### Work request
Rewrite the lines of the entries as a JSON list of strings, one string per line and with blank lines omitted, starting at the beginning of the entries and ending at the line that contains "石、还有数公尺高的灰烬，就像搅拌机中被搅烂的一片深灰泥", with both ends included. Convert only these lines.

### Records provided

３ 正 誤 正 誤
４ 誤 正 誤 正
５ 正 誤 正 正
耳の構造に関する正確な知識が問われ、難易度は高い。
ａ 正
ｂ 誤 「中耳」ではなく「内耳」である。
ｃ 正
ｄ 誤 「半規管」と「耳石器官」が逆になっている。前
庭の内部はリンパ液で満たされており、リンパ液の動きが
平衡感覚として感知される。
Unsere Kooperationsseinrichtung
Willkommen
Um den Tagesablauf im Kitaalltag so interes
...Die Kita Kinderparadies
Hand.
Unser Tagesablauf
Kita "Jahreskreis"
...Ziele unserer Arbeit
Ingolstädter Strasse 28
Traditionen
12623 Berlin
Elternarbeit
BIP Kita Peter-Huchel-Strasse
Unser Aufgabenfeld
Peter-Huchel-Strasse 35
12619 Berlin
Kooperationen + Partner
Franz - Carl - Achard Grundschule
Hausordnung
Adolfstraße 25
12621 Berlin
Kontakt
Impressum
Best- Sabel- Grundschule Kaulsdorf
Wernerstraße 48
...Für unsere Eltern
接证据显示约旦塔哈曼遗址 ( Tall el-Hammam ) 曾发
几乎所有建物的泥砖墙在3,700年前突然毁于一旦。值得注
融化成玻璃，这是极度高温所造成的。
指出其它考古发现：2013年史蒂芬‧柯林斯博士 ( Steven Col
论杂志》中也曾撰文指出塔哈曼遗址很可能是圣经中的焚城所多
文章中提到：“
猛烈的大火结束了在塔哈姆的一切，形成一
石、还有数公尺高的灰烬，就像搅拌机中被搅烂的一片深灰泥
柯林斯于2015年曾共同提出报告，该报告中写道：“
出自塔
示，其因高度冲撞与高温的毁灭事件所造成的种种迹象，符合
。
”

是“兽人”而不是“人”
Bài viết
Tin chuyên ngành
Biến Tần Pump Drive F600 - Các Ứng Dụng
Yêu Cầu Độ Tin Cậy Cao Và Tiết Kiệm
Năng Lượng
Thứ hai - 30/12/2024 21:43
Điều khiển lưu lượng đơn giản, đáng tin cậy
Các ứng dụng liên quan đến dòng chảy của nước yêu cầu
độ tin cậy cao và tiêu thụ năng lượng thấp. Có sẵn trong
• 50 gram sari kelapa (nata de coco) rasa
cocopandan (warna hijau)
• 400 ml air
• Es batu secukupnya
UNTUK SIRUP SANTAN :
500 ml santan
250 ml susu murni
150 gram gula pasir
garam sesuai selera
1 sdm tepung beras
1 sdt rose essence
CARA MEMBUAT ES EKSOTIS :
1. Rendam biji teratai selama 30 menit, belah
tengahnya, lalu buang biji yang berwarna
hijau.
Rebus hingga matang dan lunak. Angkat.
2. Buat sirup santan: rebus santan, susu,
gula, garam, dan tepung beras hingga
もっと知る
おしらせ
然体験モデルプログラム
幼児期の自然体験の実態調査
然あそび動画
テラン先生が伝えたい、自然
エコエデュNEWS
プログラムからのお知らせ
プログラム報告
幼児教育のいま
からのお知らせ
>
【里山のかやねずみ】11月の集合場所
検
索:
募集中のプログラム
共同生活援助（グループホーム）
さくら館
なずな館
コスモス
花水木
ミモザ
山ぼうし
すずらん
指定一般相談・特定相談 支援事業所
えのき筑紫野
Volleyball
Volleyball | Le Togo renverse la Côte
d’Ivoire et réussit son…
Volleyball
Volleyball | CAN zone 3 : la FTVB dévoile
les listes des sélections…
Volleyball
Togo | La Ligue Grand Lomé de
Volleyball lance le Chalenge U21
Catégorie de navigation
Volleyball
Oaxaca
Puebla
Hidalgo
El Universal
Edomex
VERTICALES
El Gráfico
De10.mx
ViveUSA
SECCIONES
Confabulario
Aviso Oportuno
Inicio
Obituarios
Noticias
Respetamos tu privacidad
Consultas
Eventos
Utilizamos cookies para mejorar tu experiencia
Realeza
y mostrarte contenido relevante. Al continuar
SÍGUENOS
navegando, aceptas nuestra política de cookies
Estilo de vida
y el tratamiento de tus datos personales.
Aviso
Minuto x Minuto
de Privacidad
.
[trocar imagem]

### Output for this task
[
  "３ 正 誤 正 誤",
  "４ 誤 正 誤 正",
  "５ 正 誤 正 正",
  "耳の構造に関する正確な知識が問われ、難易度は高い。",
  "ａ 正",
  "ｂ 誤 「中耳」ではなく「内耳」である。",
  "ｃ 正",
  "ｄ 誤 「半規管」と「耳石器官」が逆になっている。前",
  "庭の内部はリンパ液で満たされており、リンパ液の動きが",
  "平衡感覚として感知される。",
  "Unsere Kooperationsseinrichtung",
  "Willkommen",
  "Um den Tagesablauf im Kitaalltag so interes",
  "...Die Kita Kinderparadies",
  "Hand.",
  "Unser Tagesablauf",
  "Kita \"Jahreskreis\"",
  "...Ziele unserer Arbeit",
  "Ingolstädter Strasse 28",
  "Traditionen",
  "12623 Berlin",
  "Elternarbeit",
  "BIP Kita Peter-Huchel-Strasse",
  "Unser Aufgabenfeld",
  "Peter-Huchel-Strasse 35",
  "12619 Berlin",
  "Kooperationen + Partner",
  "Franz - Carl - Achard Grundschule",
  "Hausordnung",
  "Adolfstraße 25",
  "12621 Berlin",
  "Kontakt",
  "Impressum",
  "Best- Sabel- Grundschule Kaulsdorf",
  "Wernerstraße 48",
  "...Für unsere Eltern",
  "接证据显示约旦塔哈曼遗址 ( Tall el-Hammam ) 曾发",
  "几乎所有建物的泥砖墙在3,700年前突然毁于一旦。值得注",
  "融化成玻璃，这是极度高温所造成的。",
  "指出其它考古发现：2013年史蒂芬‧柯林斯博士 ( Steven Col",
  "论杂志》中也曾撰文指出塔哈曼遗址很可能是圣经中的焚城所多",
  "文章中提到：“",
  "猛烈的大火结束了在塔哈姆的一切，形成一",
  "石、还有数公尺高的灰烬，就像搅拌机中被搅烂的一片深灰泥"
]